THE MASSACHUSETTS Supreme Judicial Court yesterday invited same-sex couples into the circle of rights and protections afforded by the state Constitution. We applaud a courageous ruling that recognizes the changing social reality of gay and lesbian unions and the simple desire of all people to be treated as equals under the law. The court cleared away the underbrush of political, practical, religious, and semantic arguments and focused on one ringing principle: The Massachusetts Constitution prohibits discrimination rooted in gender or sexual orientation, and that applies to the institution of civil marriage.
"The marriage ban works a deep and scarring hardship on a very real segment of the community for no rational reason," Chief Justice Margaret Marshall wrote in the 4-3 decision. "Limiting the protections, benefits, and obligations of civil marriage to opposite-sex couples violates the basic premises of individual liberty and equality under law protected by the Massachusetts Constitution."

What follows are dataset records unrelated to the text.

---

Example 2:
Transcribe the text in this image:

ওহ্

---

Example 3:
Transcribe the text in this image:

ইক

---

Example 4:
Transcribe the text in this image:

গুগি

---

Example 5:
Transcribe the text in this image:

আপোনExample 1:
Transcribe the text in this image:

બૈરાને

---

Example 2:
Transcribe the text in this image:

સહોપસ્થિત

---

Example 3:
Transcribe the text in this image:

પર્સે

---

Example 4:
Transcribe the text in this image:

The court suspended the judgment for 180 days, long enough for the Legislature to adjust state law if it finds that necessary. Short of a constitutional amendment specifically barring same-sex couples from marriage rights, however, there appears to be little the Legislature can do to prevent the seven couples who sued the state, and others, from obtaining marriage licenses on the 181st day.
We are not so naive as to expect this ruling to be met with universal approval -- far from it. But we wonder what grave harm to society will be done by allowing same-sex couples the protections and obligations of a marriage license. The ruling does nothing to minimize heterosexual marriage despite the alarm expressed by some. The institution is not a finite pool, where allowing some couples to marry means there is less to go around for others. And, of course, the ruling applies only to civil marriages; religious traditions and beliefs are not affected.

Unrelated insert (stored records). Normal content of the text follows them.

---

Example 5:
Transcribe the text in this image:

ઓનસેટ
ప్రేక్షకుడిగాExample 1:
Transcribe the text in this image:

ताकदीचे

It is deeply disappointing that Governor Romney is already calling for an amendment to the state Constitution to deny marriage to same-sex couples. It would be the first time the Constitution was amended to restrict civil rights. Romney should make good on his promise to accommodate the ruling of the four justices -- three of whom were appointed by Republican governors, as it happens -- not embark on a long, rancorous road to discrimination with an amendment that could not take effect until 2006 in any case.
Romney and others may believe personally that marriage should be restricted to a man and a woman. But to enshrine a condemnation of gay marriage as official doctrine in the state's codicil of rights betrays a miserly impulse we do not believe is shared by most Massachusetts residents. The SJC ruling offers a vision of society in which no person is marginalized. It is a vision worth realizing.